5. As this rage heats on, overarching issues are ignored
Even as the “Fake Geek Girl” debates were heating up, I was wondering where it was going. Justin from Jersey, AntiAiChan, and Black Nerd Comedy were the only ones who came close to how I felt. I have been asked to write the editorial during the height of it. In wake of Tony Harris’ muddled rant, lady nerds have responded and it’s still not pretty. I was wondering why I was seeing “Cosplay Appreciation Day” posts on my news feed. While I do appreciate Gail Simone’s efforts to turn a negative into a positive, I can only ask myself is there really a need for Cosplay Appreciation Day?” Will comic book stores start having a free comic if you cosplay event that weekend? I thought the community already had an International Cosplay Day. So, we have August 25 for International Cosplay Day and November 13 for Cosplayer Appreciation Day? Where does Gail Simone plan to go with this?

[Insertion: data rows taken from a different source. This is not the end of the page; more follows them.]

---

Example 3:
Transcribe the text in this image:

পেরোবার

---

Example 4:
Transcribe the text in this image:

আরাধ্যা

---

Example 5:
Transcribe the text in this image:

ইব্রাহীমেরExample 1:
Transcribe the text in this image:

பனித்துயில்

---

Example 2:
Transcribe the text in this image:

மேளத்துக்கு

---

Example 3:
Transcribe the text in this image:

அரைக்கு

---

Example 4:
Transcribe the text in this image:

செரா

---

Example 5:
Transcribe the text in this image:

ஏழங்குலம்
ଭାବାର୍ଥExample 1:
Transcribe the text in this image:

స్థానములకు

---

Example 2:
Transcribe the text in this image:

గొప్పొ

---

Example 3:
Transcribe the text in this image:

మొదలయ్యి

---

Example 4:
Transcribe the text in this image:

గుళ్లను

The Fake Geek Girl issue bring up many heated emotions. It comes from both sides of the coin. I can think of other issues to get worked up on. I even thought about writing an editorial about how girls should deal with creepers if they are being stalked at a con because I see so many incidents go unreported. There’s also the issue of Nazi costumes and accessories sold at anime conventions and if they have a place at anime conventions. There’s the issue of anime conventions as grounds for younger 20 somethings to act drunk and stupid. They’re not there for the con, but to be there for the wild UC Santa Barbara tier college parties they never had. Which in turn, can be a huge liability for the con. There’s also the issue if anime conventions focusing on Japanese culture is relevant anymore with the sudden interest in fandoms outside of Asia. There’s more I could list that on convention community issues worth discussing that should take more heated precedence than who’s fake and who’s not.
6. No one has to prove anything. No one has to owe anyone anything.

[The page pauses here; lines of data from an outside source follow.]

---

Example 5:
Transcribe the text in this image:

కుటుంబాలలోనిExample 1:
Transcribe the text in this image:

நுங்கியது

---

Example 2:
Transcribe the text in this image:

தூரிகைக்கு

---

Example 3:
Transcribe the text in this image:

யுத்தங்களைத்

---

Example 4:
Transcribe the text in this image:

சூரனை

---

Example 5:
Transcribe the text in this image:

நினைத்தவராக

Black Nerd Comedy says it best:
“Just as much guys should stop challenging these girls on their geekdom, girls should stop accepting the challenge. I’ve seen women frustrated to teach the man that they are so into geek and gaming as much as the next guy…if someone is so content in you are a fake geek or gamer girl, you’re never gonna prove otherwise. So, you’re wasting your time…All that energy is all about pleasing other people and these are people you don’t have to please… Just be you. Do what you like.”
In the wake of these rants, I have seen a lot of testimonial themed posts by girls. Stories about being bullied because we were harassed by the mean girls because we were too nerdy for middle school social mores. Ladies, we don’t have to go all out and try to prove ourselves. The past should not define ourselves in the here and now. The only people we have to impress is ourselves – make better on our crafts, advance to the next gaming achievement, and see what other fandoms may look like possible territories to explore. You owe the Queen Bee nothing.
Booth Babes? It’s an honest job, and someone’s got to do it.
Posers? They exist. They usually leave and move onto the next trendy trend.
Exploitation? It happens in every marketed segment – shop smart
Eradicating the word “Slut” from existence? Let’s take care of the double standard issue first
Gendering Subculture? Ah, hell nah!
Attention Whores? Friends don’t let friends become them.
However, I can believe you can be a positive influence in your local community. Organize a gathering, run a panel, and BE the positive change you want to see in the cosplay community.